** Records to use follows **
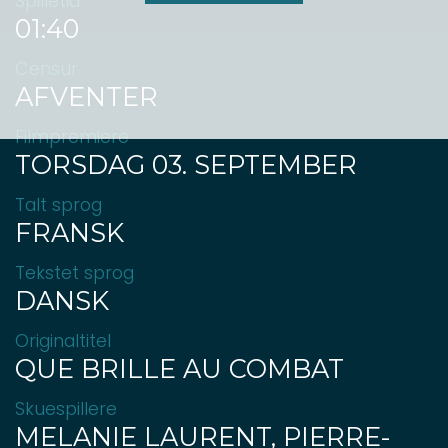
Spilletid
01:40
Censur
AFVENTER
Filmpremiere
TORSDAG 03. SEPTEMBER
Talt sprog
FRANSK
Tekstet sprog
DANSK
Originaltitel
QUE BRILLE AU COMBAT
Skuespillere
MELANIE LAURENT, PIERRE-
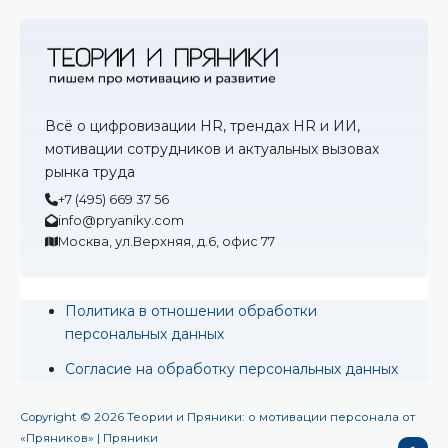
Всё о цифровизации HR, трендах HR и ИИ,
мотивации сотрудников и актуальных вызовах
рынка труда
+7 (495) 669 37 56
info@pryaniky.com
Москва, ул.Верхняя, д.6, офис 77
Политика в отношении обработки
персональных данных
Согласие на обработку персональных данных
Copyright © 2026 Теории и Пряники: о мотивации персонала от
«Пряников» | Пряники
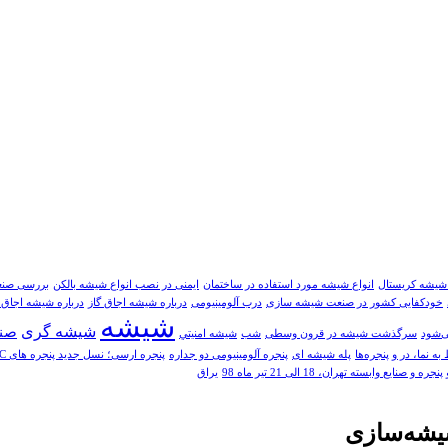
 شیشه کریستال
انواع شیشه مورد استفاده در ساختمان
ایمنی در نصب انواع شیشه بالکن
بررسی صنع
خودکفایی کشور در صنعت شیشه سازی
درب آلومینیومی
درباره شیشه اجاق گاز
درباره شیشه اجاق 
شیشه
شیشه گری
صن
ی‌شود
سرگذشت شیشه در قرون وسطی
شب
شيشه امنيتي
 نما، در و پنجره‌ها
پله شیشه ای
پنجره آلومینیومی دو جداره
پنجره ارسی؛ نسل جدید پنجره های UPVC به سبک معماری ایرانی اسلامی
یع وابسته تهران، 18 الی 21 تیر ماه 98
یراق
شیشه‌سازی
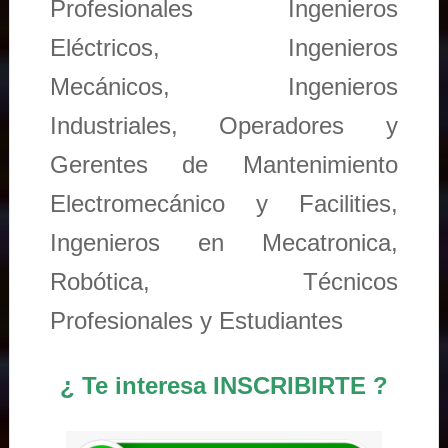
Profesionales Ingenieros
Eléctricos, Ingenieros
Mecánicos, Ingenieros
Industriales, Operadores y
Gerentes de Mantenimiento
Electromecánico y Facilities,
Ingenieros en Mecatronica,
Robótica, Técnicos
Profesionales y Estudiantes
¿ Te interesa INSCRIBIRTE ?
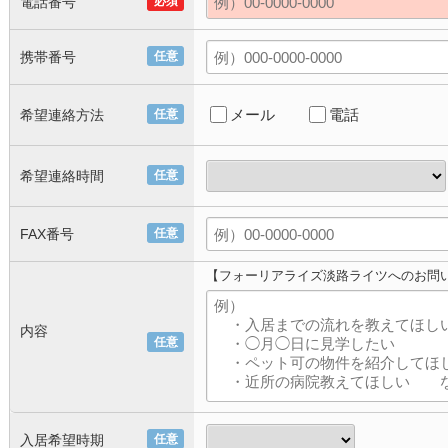
電話番号
必須
携帯番号
任意
メール
電話
希望連絡方法
任意
希望連絡時間
任意
FAX番号
任意
【フォーリアライズ淡路ライツへのお問
内容
任意
入居希望時期
任意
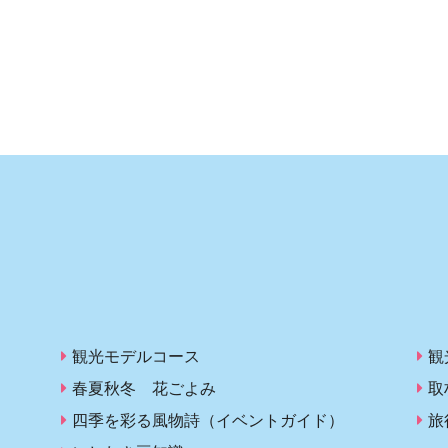
観光モデルコース
観
春夏秋冬 花ごよみ
取
四季を彩る風物詩（イベントガイド）
旅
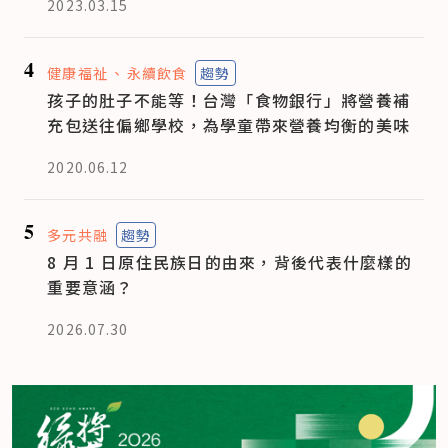
2023.03.15
4
健康福祉
永續飲食
趨勢
孩子的肚子不能等！台灣「食物銀行」將營養補
充包送往偏鄉學校，為學童帶來營養均衡的美味
2020.06.12
5
多元共融
趨勢
8 月 1 日原住民族日的由來，背後代表什麼樣的
重要意涵？
2026.07.30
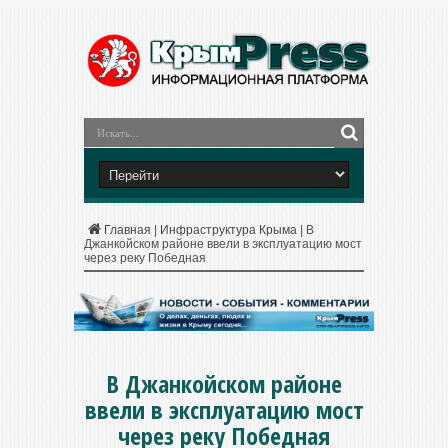
Главная
|
Инфраструктура Крыма
|
В
Джанкойском районе ввели в эксплуатацию мост
через реку Победная
В Джанкойском районе
ввели в эксплуатацию мост
через реку Победная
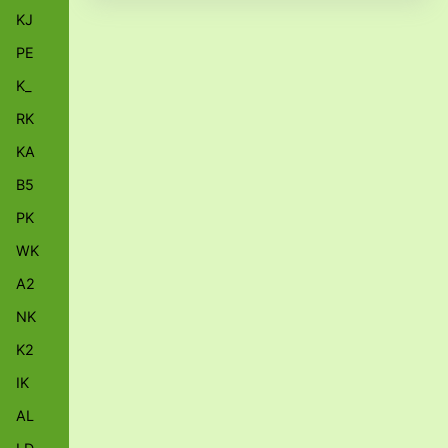
KJ
PE
K_
RK
KA
B5
PK
WK
A2
NK
K2
IK
AL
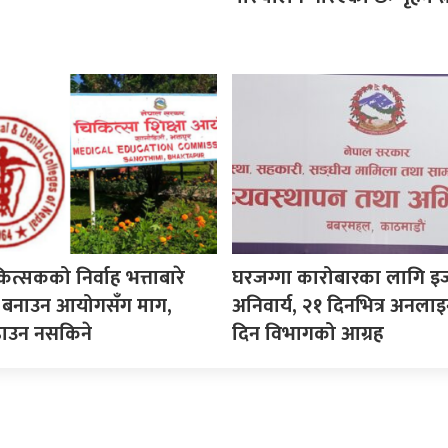
कित्सकको निर्वाह भत्ताबारे
घरजग्गा कारोबारका लागि इ
ीति बनाउन आयोगसँग माग,
अनिवार्य, २१ दिनभित्र अनला
ढाउन नसकिने
दिन विभागको आग्रह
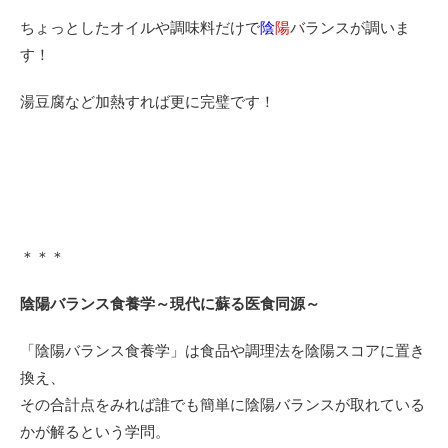
ちょっとしたオイルや調味料だけで
陰
陽
バランスが調いま
す！
湯豆腐など加熱すれば更に完璧です！
＊＊＊
陰陽バランス食養学～現代に蘇る医食同源～
「陰陽バランス食養学」は食品や調理法を陰陽スコアに置き
換え、
その合計点をみれば誰でも簡単に陰陽バランスが取れている
かが解るという学問。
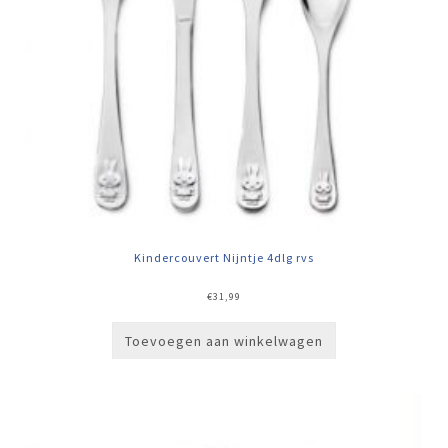
Kindercouvert Nijntje 4dlg rvs
€
31,99
Toevoegen aan winkelwagen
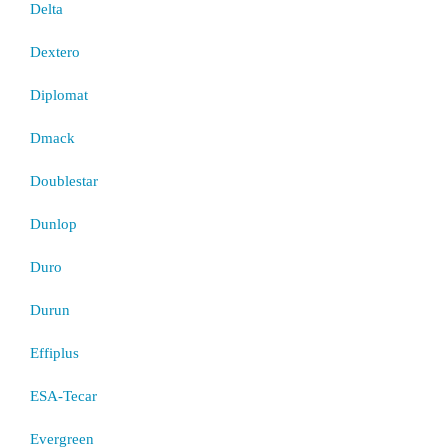
Delta
Dextero
Diplomat
Dmack
Doublestar
Dunlop
Duro
Durun
Effiplus
ESA-Tecar
Evergreen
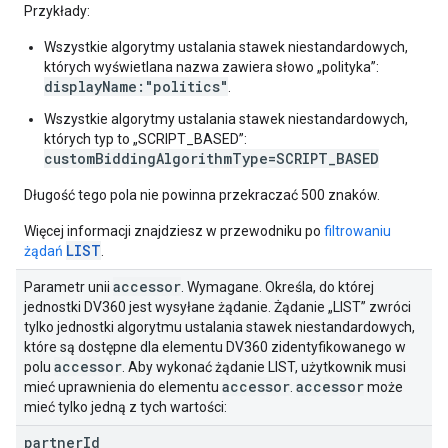
Przykłady:
Wszystkie algorytmy ustalania stawek niestandardowych,
których wyświetlana nazwa zawiera słowo „polityka”:
displayName:"politics"
.
Wszystkie algorytmy ustalania stawek niestandardowych,
których typ to „SCRIPT_BASED”:
customBiddingAlgorithmType=SCRIPT_BASED
Długość tego pola nie powinna przekraczać 500 znaków.
Więcej informacji znajdziesz w przewodniku po
filtrowaniu
LIST
żądań
.
accessor
Parametr unii
. Wymagane. Określa, do której
jednostki DV360 jest wysyłane żądanie. Żądanie „LIST” zwróci
tylko jednostki algorytmu ustalania stawek niestandardowych,
które są dostępne dla elementu DV360 zidentyfikowanego w
accessor
polu
. Aby wykonać żądanie LIST, użytkownik musi
accessor
accessor
mieć uprawnienia do elementu
.
może
mieć tylko jedną z tych wartości:
partner
Id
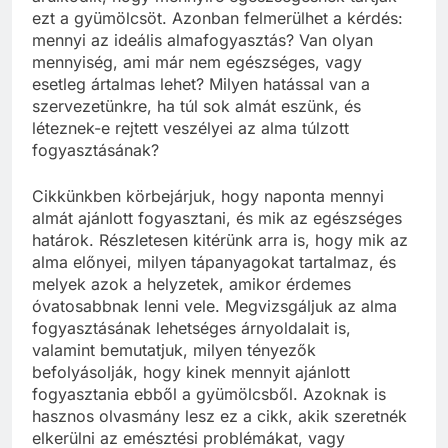
ezt a gyümölcsöt. Azonban felmerülhet a kérdés:
mennyi az ideális almafogyasztás? Van olyan
mennyiség, ami már nem egészséges, vagy
esetleg ártalmas lehet? Milyen hatással van a
szervezetünkre, ha túl sok almát eszünk, és
léteznek-e rejtett veszélyei az alma túlzott
fogyasztásának?
Cikkünkben körbejárjuk, hogy naponta mennyi
almát ajánlott fogyasztani, és mik az egészséges
határok. Részletesen kitérünk arra is, hogy mik az
alma előnyei, milyen tápanyagokat tartalmaz, és
melyek azok a helyzetek, amikor érdemes
óvatosabbnak lenni vele. Megvizsgáljuk az alma
fogyasztásának lehetséges árnyoldalait is,
valamint bemutatjuk, milyen tényezők
befolyásolják, hogy kinek mennyit ajánlott
fogyasztania ebből a gyümölcsből. Azoknak is
hasznos olvasmány lesz ez a cikk, akik szeretnék
elkerülni az emésztési problémákat, vagy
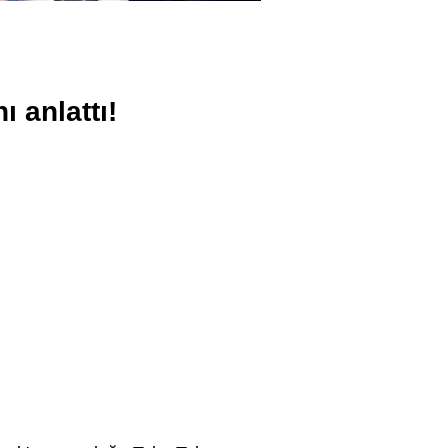
 anlattı!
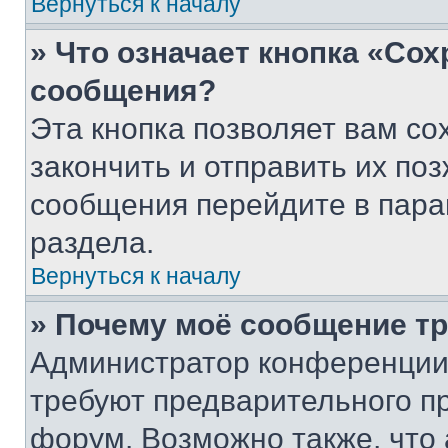
Вернуться к началу
» Что означает кнопка «Со
сообщения?
Эта кнопка позволяет вам со
закончить и отправить их поз
сообщения перейдите в пара
раздела.
Вернуться к началу
» Почему моё сообщение т
Администратор конференции
требуют предварительного п
форум. Возможно также, что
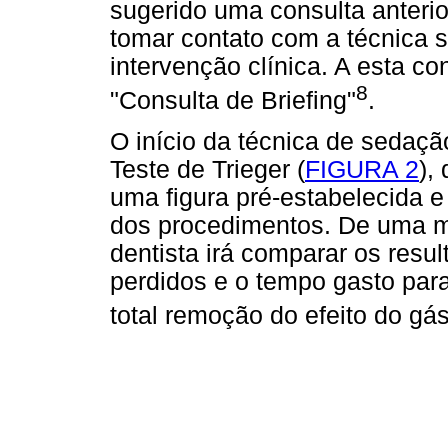
sugerido uma consulta anterio
tomar contato com a técnica s
intervenção clínica. A esta c
8
"Consulta de Briefing"
.
O início da técnica de sedaçã
Teste de Trieger (
FIGURA 2
),
uma figura pré-estabelecida e
dos procedimentos. De uma ma
dentista irá comparar os res
perdidos e o tempo gasto para
total remoção do efeito do gá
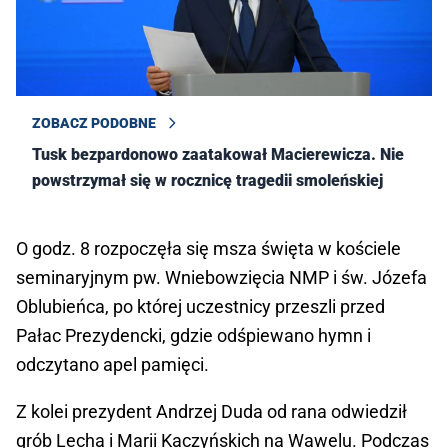
ZOBACZ PODOBNE
Tusk bezpardonowo zaatakował Macierewicza. Nie
powstrzymał się w rocznicę tragedii smoleńskiej
O godz. 8 rozpoczęła się msza święta w kościele
seminaryjnym pw. Wniebowzięcia NMP i św. Józefa
Oblubieńca, po której uczestnicy przeszli przed
Pałac Prezydencki, gdzie odśpiewano hymn i
odczytano apel pamięci.
Z kolei prezydent Andrzej Duda od rana odwiedził
grób Lecha i Marii Kaczyńskich na Wawelu. Podczas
** End of Records to use **
# To-do item
Search the material for the word "ajánlott" and copy each line where it occurs.

# Task solution
almát ajánlott fogyasztani, és mik az egészséges
befolyásolják, hogy kinek mennyit ajánlott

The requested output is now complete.